→ **CHECK YOUR UNDERSTANDING**:
(1) Answer these questions from the passage on Japanese living in the United States:
(a) When did Japanese forces begin occupying Manchuria?
(b) How many Japanese lived in the continental United States?
(c) Which two bodies became increasingly involved in national security in early 1932?
(2) Write the next part of the passage on Japanese living in the United States, picking up after its final sentence.

→ **DOCUMENT PASSAGE**:

The increase of power of Japan further led to the discrimination against the Japanese living in the United States. In September 1931, Japanese forces began occupying Manchuria. These events set in motion the forces of war. Japan wished to create a Pacific Empire but her plans were counter to the best interests of the United States.

The events in Asia held great significance for the 130,000 Japanese living in the continental United States. "Immigrants without naturalization privileges, the Issei remained proud of their Japanese roots; rejected in a society in which they were determined to succeed, they looked upon Japan's accomplishments as a small but comforting source of ethnic pride" (Kumamoto 1979: 46). The Nisei on the other hand had a greater difficulty in relating to the events occurring in Asia. The Nisei were citizens by birthright and were anxious to assert their American identity.

As tension grew between the United States and Japan, the State Department and the U.S. Navy in early 1932 became increasingly involved in national security. They began examining the significance of having a potentially resident alien "enemy" population. "It was widely presumed that the homogeneity and ethnic loyalty of the Japanese would lead to acts of sabotage against the United States" (Kumamoto 1979: 47). Once considered inferior and insignificant, the Japanese were not considered to be a national threat to security.

[Extracted data entries]
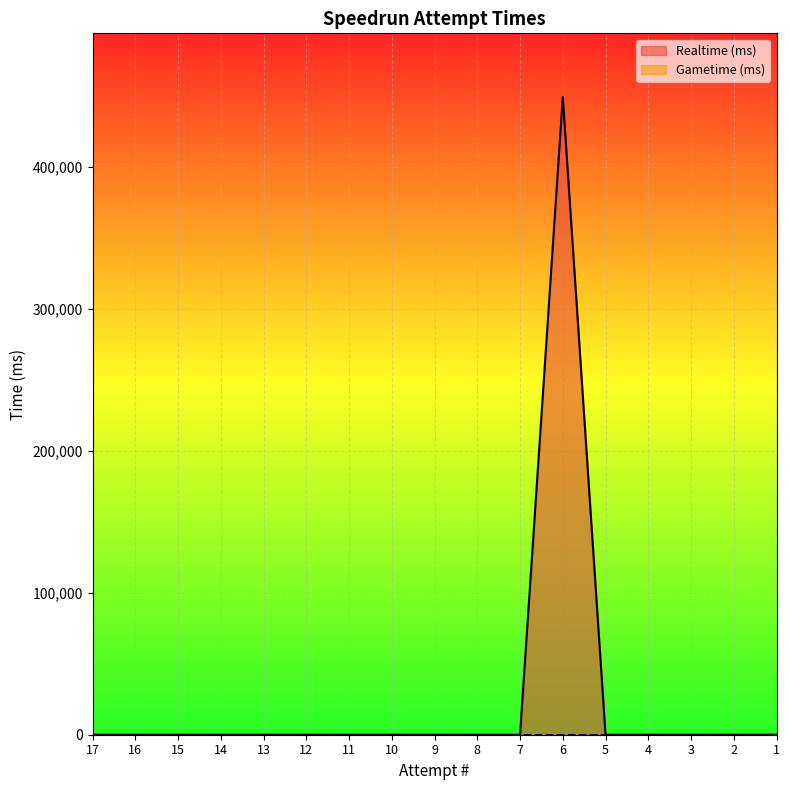

Reading left to right, extract all data points from this chart.

17=0	16=0	15=0	14=0	13=0	12=0	11=0	10=0	9=0	8=0	7=0	6=449111	5=0	4=0	3=0	2=0	1=0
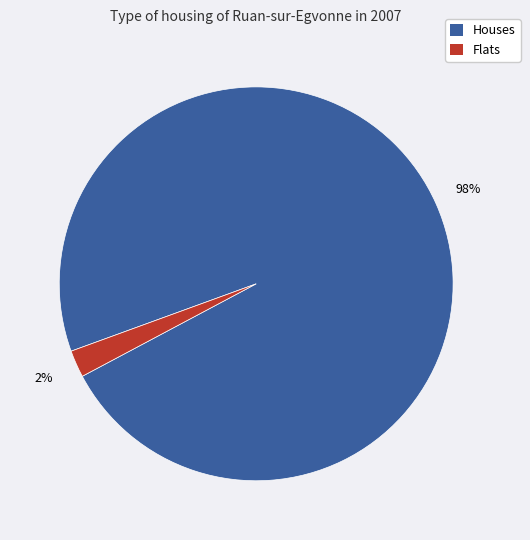

Between Flats and Houses, which is larger?

Houses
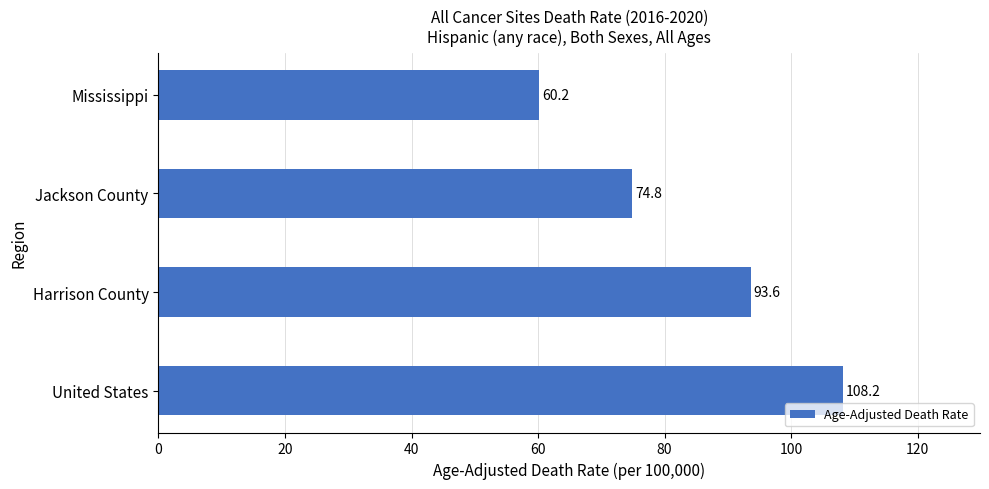

What is the sum of the values at Mississippi and United States?

168.4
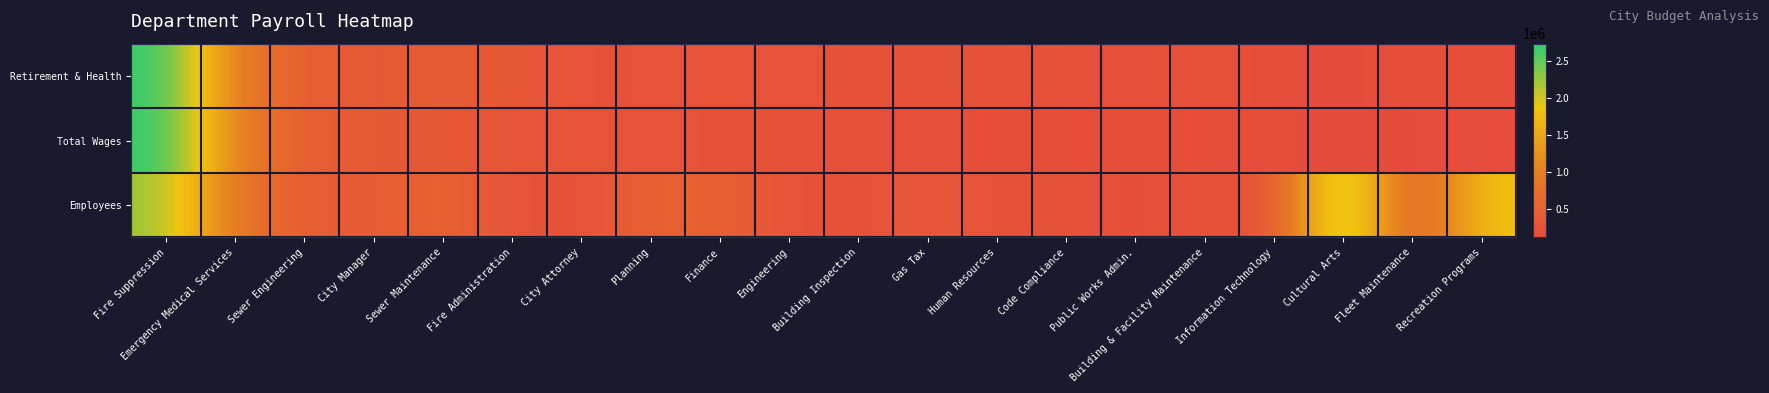

Rank the categories by value from highest to lowest.

Fire Suppression, Emergency Medical Services, Sewer Engineering, Sewer Maintenance, Fire Administration, City Manager, Finance, Engineering, Planning, Building Inspection, Gas Tax, Human Resources, City Attorney, Building & Facility Maintenance, Code Compliance, Fleet Maintenance, Public Works Admin., Recreation Programs, Information Technology, Cultural Arts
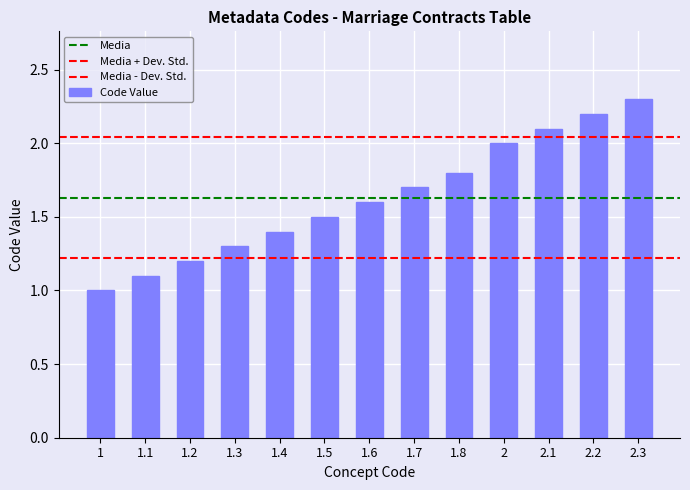

Reading left to right, what are all the values shown in this chart?

1.0	1.1	1.2	1.3	1.4	1.5	1.6	1.7	1.8	2.0	2.1	2.2	2.3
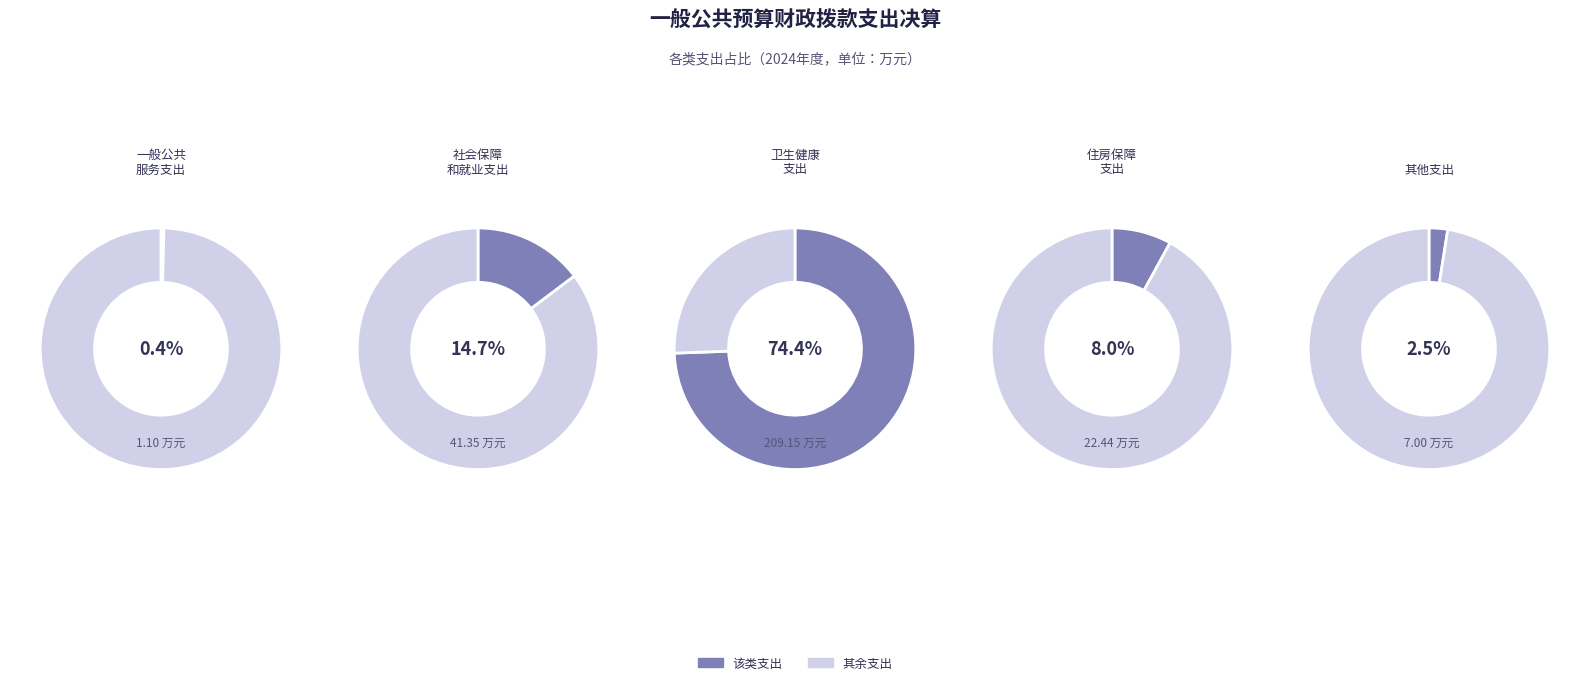

To the nearest percent, what percentage of the pie is 其他支出?

2%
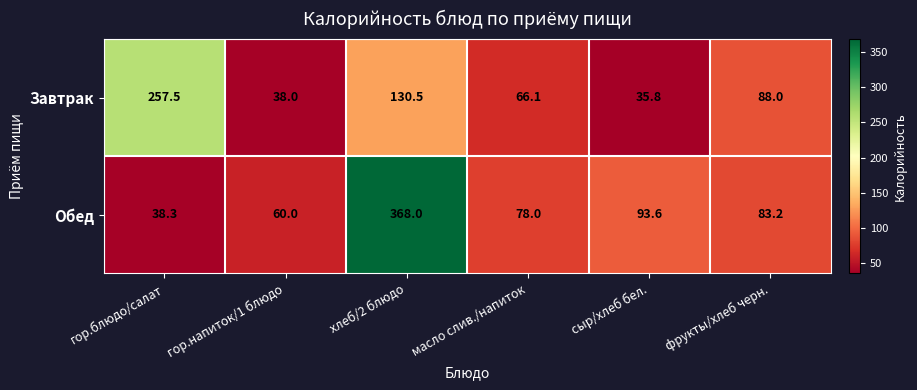

Reading left to right, extract all data points from this chart.

Завтрак: 257.5	38.0	130.5	66.1	35.8	88.0
Обед: 38.3	60.0	368.0	78.0	93.6	83.2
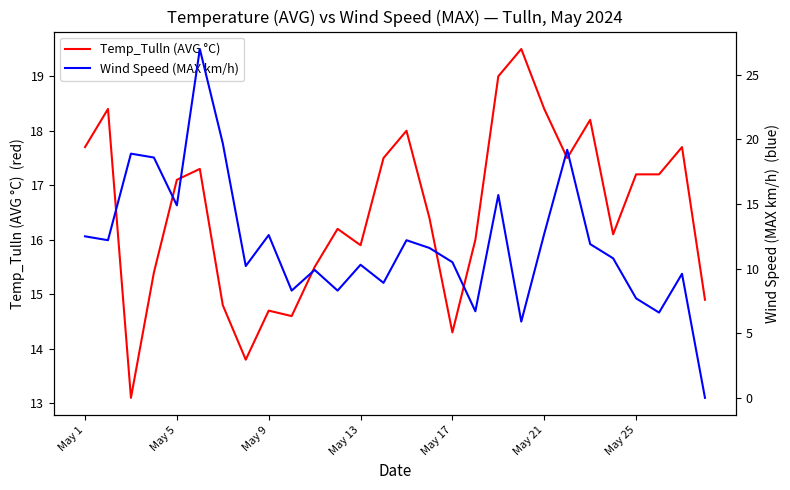

Which series has the largest range (max minus min)?

Wind Speed (MAX km/h)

→ **EXERCISE ANSWERS**:
(1)
(a) September 1931
(b) 130,000
(c) The State Department and the U.S. Navy

(2)
As diplomatic relations began deteriorating between the United States and Japan, the allegations against the Japanese community grew increasingly significant. In late 1934 a confidential State Department communique warned that:

The Imperial Japanese Government has agents in every large city in this country and on the West Coast. These people, who pass as civilians and laborers, are being drilled in military maneuvers...when war breaks out, the entire Japanese population on the West Coast will rise and commit sabotage. They will endeavor by every means to neutralize the West Coast and render her defenseless (Kumamoto 1979: 49).

In 1935 the Office of Naval Intelligence (O.N.I.) reported the existence of a Japanese espionage ring in Seattle, WA and Portland, OR. O.N.I. believed that members of the ring were secretly compiling information on strategic areas along the West Coast. "O.N.I. believed that Japanese spies were involved in narcotics trafficking along the entire coast; once having hooked sailors on drugs these agents would withhold 'fixes' until they extracted whatever information they needed" (Kumamoto 1979: 50).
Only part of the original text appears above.